## 本文

------------------------------------------------------------

日本の所得税
日本では累進課税方式が取られており、所得が上がるごとに税率が上昇する。ただし、これは階級ごとに分けられて税率が決まっているため、所得が1円多くなって税率が一気に上がり、手取りがむしろ減ってしまうという問題が起こる。→103万円の壁など
税率についてはこちらを参照。現在は5%〜45%の幅で課税される。
企業に雇われている人は給料から所得税、社会保険料などが最初から差し引かれる形(天引き)される形で源泉徴収される。そのため、企業では12月ごろに年末調整が行われる。
しかし、これは大雑把に事前に徴収されているだけであり、控除や会社以外からの収益などで過不足が発生する。そのため、2月ごろに我々は確定申告をして追加納税や還付を受ける必要がある。

------------------------------------------------------------

[保存済みの項目]
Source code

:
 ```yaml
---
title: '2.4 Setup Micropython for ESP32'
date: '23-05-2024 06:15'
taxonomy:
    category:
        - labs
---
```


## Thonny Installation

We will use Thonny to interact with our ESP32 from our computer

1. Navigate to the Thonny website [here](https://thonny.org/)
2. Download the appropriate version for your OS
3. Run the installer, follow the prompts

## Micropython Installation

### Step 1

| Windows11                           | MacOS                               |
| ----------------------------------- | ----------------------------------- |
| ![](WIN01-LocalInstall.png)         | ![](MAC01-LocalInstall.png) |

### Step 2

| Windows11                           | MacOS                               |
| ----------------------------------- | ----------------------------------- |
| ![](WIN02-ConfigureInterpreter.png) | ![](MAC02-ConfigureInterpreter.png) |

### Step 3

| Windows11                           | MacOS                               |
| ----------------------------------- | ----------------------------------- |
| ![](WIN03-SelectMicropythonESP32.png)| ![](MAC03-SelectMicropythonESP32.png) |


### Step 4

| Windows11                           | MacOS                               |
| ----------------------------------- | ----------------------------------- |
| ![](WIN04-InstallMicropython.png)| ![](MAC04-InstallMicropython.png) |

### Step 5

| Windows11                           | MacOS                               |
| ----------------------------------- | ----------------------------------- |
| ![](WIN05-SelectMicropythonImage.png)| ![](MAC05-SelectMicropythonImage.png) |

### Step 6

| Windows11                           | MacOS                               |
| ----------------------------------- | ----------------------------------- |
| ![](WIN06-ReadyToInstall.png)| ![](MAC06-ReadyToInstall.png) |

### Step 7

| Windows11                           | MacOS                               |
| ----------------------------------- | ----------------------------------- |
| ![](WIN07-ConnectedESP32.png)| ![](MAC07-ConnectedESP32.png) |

------------------------------------------------------------

日本の所得税についての本文のうち、「企業に雇われている人は給料か」を含む箇所から「税や還付を受ける必要がある。」までを、一字も変えずに書き出してください。 本文の内容だけを手がかりにしてください。

企業に雇われている人は給料から所得税、社会保険料などが最初から差し引かれる形(天引き)される形で源泉徴収される。そのため、企業では12月ごろに年末調整が行われる。
しかし、これは大雑把に事前に徴収されているだけであり、控除や会社以外からの収益などで過不足が発生する。そのため、2月ごろに我々は確定申告をして追加納税や還付を受ける必要がある。